A centrepiece of the Queensland government’s pandemic response – a $1bn concessional loan scheme for businesses – was beset by administrative problems, such as grants being approved improperly and claims of nepotism during the rapid recruitment of temporary staff, the state auditor general has found.
A report by the Queensland Audit Office found that the quick ramp-up of staff required to administer the Covid support program had resulted in cases where close relatives of public servants were hired, and where conflicts of interests were not declared among members of hiring panels.
“This increases the risk of inappropriate contracts being entered into and value for money not being obtained,” the report, tabled in parliament this week, found.
Grants were approved by staff for amounts above what they were allowed to approve, and one contract was approved in a way that did not align with government policies.
The audit found that about 8% of the loans paid out from the scheme – a total of about $96m – were not likely to be repaid. About 5% of loans were approved to businesses that were rated as high to severe risk.
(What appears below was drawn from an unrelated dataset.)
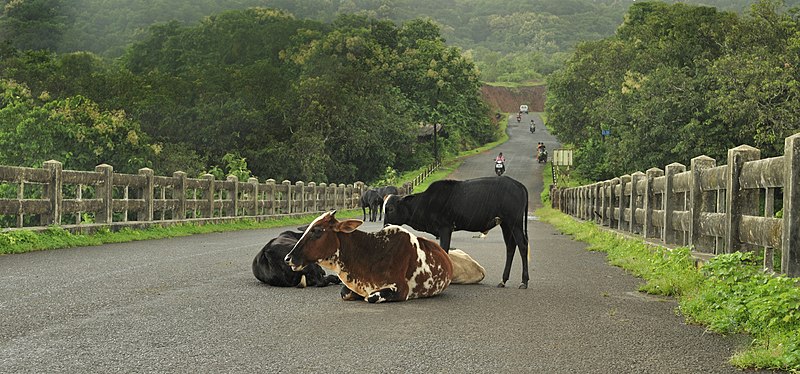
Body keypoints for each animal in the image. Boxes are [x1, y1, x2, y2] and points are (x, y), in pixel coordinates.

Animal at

Other issues raised included that approvals were processed manually, supplier information was not restricted and that payment files were not encrypted.
In order to assess, process and pay the increased volume of loans and grants related to government Covid support schemes, the responsible agency, the Queensland Rural and Industry Development Authority, almost doubled its full-time staff.
Temporary employees were recruited, taking full-time staff numbers from 118 to 201.
“While [the authority] provided training to employees during this period of rapid expansion, it did not adhere to some policies and procedures,” the audit report said.
“In addition, the systems and processes [internal controls] it had in place, which were appropriate for a smaller entity, were not adapted as the size, complexity, and risk of the entity increased.
“As the government wants to respond quickly to the challenges faced by the community and support businesses in the pandemic, administrators and program owners must ensure that controls can adapt to changes in the nature and volume of services they deliver.”
Other issues raised by the auditor general in his annual report on state entities included concerns that government information systems contain weaknesses and need to be better protected from hackers.
The report also found that government systems were in some cases susceptible to fraudsters, who would email departments requesting changes to bank account details for suppliers.
“We observed that some entities relied on [a] shared service provider to confirm the change using an independent source,” the report said. “However, when the shared service provider was not able to do this within the agreed time frame, the change was referred back to the entities, who approved it without independent verification. This significantly increases the risk of fraud.”
The report said that of 10 deficiencies identified related to the rollout of the Covid loan program, eight had already been addressed.
The Queensland agricultural industry development minister, Mark Furner, said the department was continuing to work to address the remaining deficiencies.
“[The] report provides important lessons on striving for greater transparency within government and protecting public value during times of organisational change,” Furner said.